## EXERCISE PROMPT
State how many lines in the listing below contain the string "sketchPlane", and give only that number.

## DATA ROWS
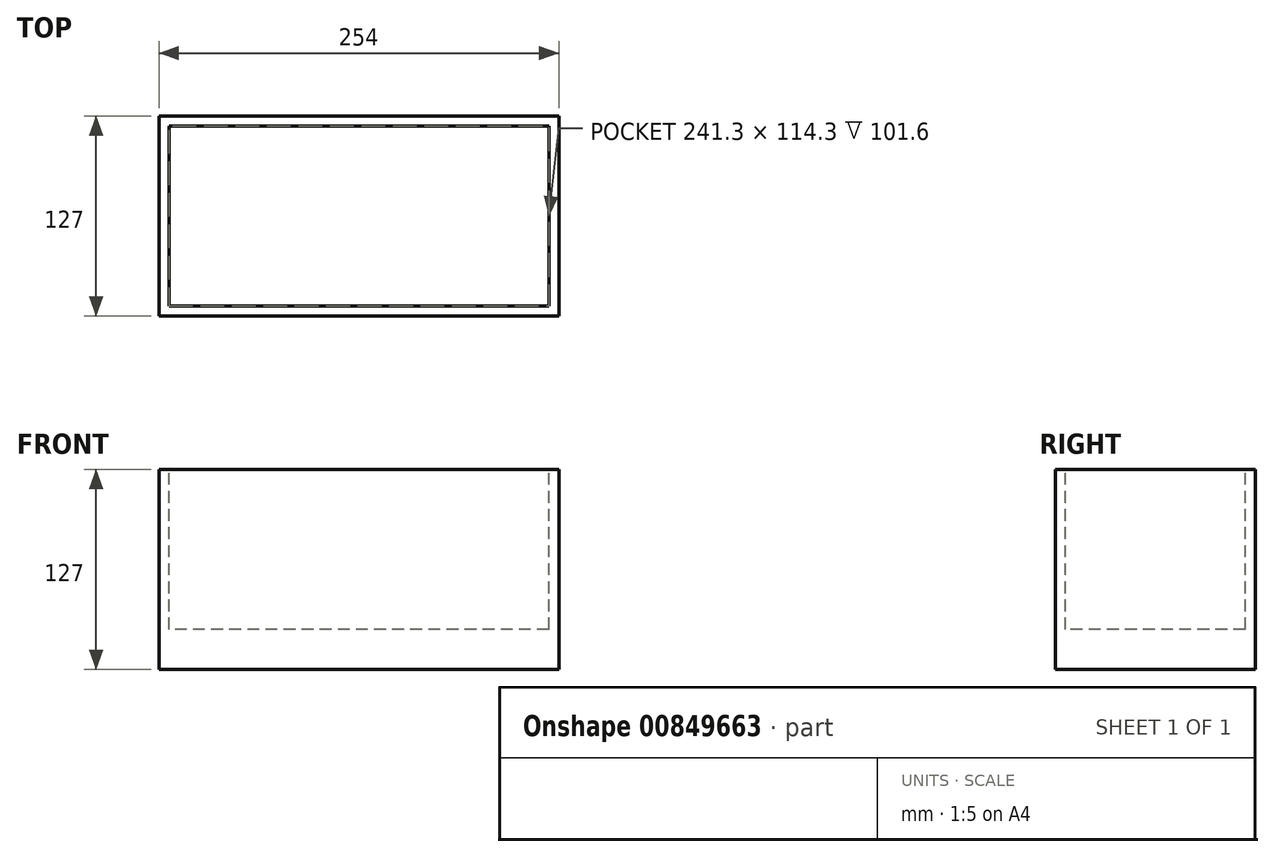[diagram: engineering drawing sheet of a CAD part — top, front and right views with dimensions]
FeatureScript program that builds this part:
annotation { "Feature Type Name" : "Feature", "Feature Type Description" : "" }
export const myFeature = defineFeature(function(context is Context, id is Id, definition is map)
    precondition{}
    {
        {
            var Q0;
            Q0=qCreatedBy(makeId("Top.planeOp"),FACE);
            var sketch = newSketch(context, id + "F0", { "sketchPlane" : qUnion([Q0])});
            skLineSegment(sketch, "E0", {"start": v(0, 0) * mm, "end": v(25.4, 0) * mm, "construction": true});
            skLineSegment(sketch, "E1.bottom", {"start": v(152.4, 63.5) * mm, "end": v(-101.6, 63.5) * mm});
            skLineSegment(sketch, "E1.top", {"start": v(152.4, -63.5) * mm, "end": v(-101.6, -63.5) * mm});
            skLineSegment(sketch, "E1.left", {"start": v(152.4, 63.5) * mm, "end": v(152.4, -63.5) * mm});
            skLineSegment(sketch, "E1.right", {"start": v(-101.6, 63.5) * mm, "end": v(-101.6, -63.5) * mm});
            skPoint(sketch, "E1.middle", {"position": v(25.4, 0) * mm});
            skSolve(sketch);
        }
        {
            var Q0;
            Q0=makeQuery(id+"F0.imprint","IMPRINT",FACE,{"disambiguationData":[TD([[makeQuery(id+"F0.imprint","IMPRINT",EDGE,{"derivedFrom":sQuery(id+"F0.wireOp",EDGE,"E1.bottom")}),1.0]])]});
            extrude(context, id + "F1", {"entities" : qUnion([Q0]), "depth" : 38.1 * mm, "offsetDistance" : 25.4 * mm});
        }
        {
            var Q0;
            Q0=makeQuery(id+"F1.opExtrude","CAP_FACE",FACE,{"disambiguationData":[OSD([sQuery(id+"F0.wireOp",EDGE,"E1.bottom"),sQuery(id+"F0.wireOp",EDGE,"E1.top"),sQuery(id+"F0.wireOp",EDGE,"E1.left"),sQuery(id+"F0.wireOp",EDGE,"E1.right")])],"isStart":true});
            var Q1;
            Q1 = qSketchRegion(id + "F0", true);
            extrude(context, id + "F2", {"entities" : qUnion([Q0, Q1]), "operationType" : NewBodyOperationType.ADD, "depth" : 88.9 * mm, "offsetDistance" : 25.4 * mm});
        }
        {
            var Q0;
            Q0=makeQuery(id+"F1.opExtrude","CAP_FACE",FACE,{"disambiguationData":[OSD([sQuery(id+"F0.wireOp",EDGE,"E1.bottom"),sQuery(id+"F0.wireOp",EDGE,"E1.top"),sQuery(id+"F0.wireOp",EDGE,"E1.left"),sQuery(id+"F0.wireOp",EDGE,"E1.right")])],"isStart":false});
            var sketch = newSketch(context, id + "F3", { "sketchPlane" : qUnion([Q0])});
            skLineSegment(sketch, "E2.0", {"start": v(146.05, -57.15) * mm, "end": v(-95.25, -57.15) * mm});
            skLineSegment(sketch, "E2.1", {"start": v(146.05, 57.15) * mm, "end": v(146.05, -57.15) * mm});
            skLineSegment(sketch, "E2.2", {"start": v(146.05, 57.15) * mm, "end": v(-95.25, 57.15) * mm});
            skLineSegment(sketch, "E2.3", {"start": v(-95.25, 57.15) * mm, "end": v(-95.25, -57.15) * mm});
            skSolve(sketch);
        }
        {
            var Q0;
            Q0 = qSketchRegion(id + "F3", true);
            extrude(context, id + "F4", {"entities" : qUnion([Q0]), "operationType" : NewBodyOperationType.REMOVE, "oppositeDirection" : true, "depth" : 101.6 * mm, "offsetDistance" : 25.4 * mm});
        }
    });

## EXERCISE RESULT
2